If Chevron defaults, Fajardo said his legal team will file court actions to seize the intellectual property rights of various Chevron brands in Ecuador, including Havoline.
Ultimately, Fajardo said he expects that judges in Ecuador and elsewhere will force the auctioning off of Chevron assets so the proceeds can be used to secure the cleanup mandated by the Ecuador trial court.
“Our legal position is getting stronger by the day,” said Fajardo. “What is clear is that in the eyes of the law, Chevron becomes a fugitive from justice at midnight Monday unless it pays the Ecuador judgment in full.”
Ecuador is currently auctioning off drilling rights in several large fields in the Amazon region. Chevron apparently will be left out of the bidding until it pays the full amount of the judgment, a risk factor that has angered institutional shareholders who have called on the company to settle the case.

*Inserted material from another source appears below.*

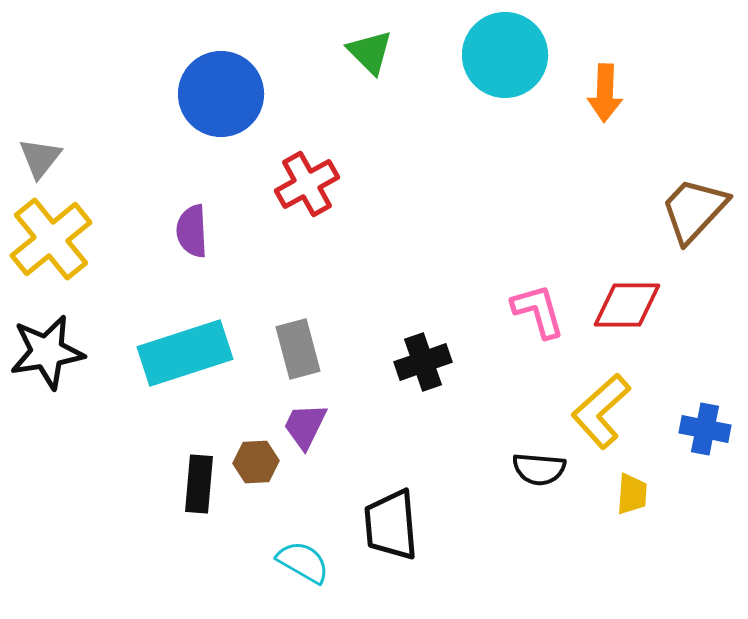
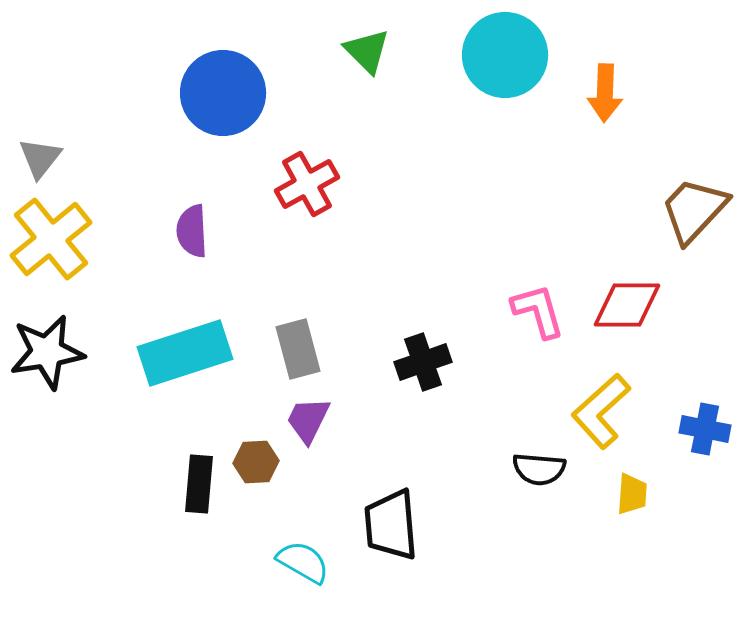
green triangle: moved 3 px left, 1 px up
blue circle: moved 2 px right, 1 px up
purple trapezoid: moved 3 px right, 6 px up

In May, 40 of Chevron’s institutional shareholders with more than $580 billion in assets under management sent Chevron CEO John Watson a letter urging him to settle the Ecuador case
“In failing to negotiate a reasonable settlement prior to the Ecuadorian court’s ruling against the company, we believe that Chevron’s Board of Directors and management displayed poor judgment that has exposed the Corporation to a substantial financial liability and risk to its operations,” the investors said in their letter.
On June 6, U.S. Congresswoman Jan Schakowsky, an Illinois Democrat, requested that the Securities and Exchange Commission open an investigation to determine if the company is hiding its risks from shareholders.